Linear Sphere to w zasadzie kompletnie nieznany, brytyjski zespół, który sam wypuścił na rynek swój debiutancki krążek "Realisty Dysfunction". To, że trafiłem na tą kapelę, było czystym przypadkiem - po prostu gdzieś natrafiłem na recenzję, w której autor zachwalał wysokie umiejętności techniczne muzyków. Trzeba było więc zapoznać się z zawartością.

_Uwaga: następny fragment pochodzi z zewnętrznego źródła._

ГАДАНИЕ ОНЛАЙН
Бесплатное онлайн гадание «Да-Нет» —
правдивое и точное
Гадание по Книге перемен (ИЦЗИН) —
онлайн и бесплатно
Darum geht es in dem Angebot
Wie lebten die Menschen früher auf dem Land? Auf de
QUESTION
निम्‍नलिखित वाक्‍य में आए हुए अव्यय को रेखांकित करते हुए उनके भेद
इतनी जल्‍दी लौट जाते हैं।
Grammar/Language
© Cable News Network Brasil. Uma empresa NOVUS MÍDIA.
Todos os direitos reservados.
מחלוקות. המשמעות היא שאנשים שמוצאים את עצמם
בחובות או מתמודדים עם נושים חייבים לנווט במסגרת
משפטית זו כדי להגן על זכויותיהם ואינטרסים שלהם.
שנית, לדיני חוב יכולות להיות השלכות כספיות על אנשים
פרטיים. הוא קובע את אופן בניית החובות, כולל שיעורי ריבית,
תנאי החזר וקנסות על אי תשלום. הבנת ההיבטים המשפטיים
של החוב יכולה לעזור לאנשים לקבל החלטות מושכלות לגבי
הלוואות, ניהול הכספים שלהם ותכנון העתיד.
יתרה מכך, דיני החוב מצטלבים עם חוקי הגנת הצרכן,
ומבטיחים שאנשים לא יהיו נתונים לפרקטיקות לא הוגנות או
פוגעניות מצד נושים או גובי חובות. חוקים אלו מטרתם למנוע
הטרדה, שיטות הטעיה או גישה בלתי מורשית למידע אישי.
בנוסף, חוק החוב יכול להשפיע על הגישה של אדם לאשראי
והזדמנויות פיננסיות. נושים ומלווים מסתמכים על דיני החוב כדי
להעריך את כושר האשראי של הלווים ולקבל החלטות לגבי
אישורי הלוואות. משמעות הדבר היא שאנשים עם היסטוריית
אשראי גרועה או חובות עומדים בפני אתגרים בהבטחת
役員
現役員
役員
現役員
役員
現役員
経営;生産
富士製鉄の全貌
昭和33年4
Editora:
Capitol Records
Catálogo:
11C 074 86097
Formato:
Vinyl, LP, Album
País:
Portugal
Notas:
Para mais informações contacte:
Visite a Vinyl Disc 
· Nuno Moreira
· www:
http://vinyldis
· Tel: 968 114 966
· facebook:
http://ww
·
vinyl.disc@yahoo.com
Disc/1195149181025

Siedem utworów, w tym jeden 25-minutowy nie spowodowało
jednak przyspieszonego bicia serca. Rzeczywiście, jeśli chodzi o poziom
instrumentalny to jest on wyśmienity, ale o wiele słabsza jest warstwa
kompozycyjna. Linear Sphere odważnie stara się łączyć twórczość Dream
Therater, Watchtower, Mekong Delta, Annihilator, Fates Warning i
Meshuggah. Efekt jest taki, że dostaliśmy perfekcjny technicznie, ale
kompozycyjnie niespójny materiał. Ostre, neothrashowe granie, łączy się
z delikatnymi progmetalowymi motywami. Skrzekliwy wokal a la Randy
Rampage, tyle, ze gorszy, kompletnie nie pasujący do obranej konwencji,
niewielka ilość melodii i brak jakiegokolwiek budowania napięcia u
słuchacza nie są jednak zachęcającymi czynnikam, aby sięgnąć po ten
krążek. Również jeśli chodzi o partie instrumentalne, to do
oryginalnych nie należą - są niemal żywcem wyjęte z twórczości
power/progmetalowych zespołów. Choć cały ten misz-masz brzmi dosyć osobliwie, to jest on nieumiejętnie skomponowany. W zasadzie każdy element jest zapożyczeniem od jakiegoś innego zespołu. Osoby szukające jedynie czegoś do połamania palców na gryfie, na pewno znajdą tutaj sporo ciekawych dla siebie rzeczy, ale nie polecam tego wydawnictwa komuś, kto oczekuje od muzyki czegoś więcej. Linear Sphere pokazał swoją siłą rażenia, która rzeczywiście jest duża, ale wszystko tutaj jest jak w sowieckim wojsku - ilość ponad jakość, oraz brak uwagi na straty we własnych szeregach. Może Ci muzycy dojdą kiedyś do wniosku, że nie tędy droga.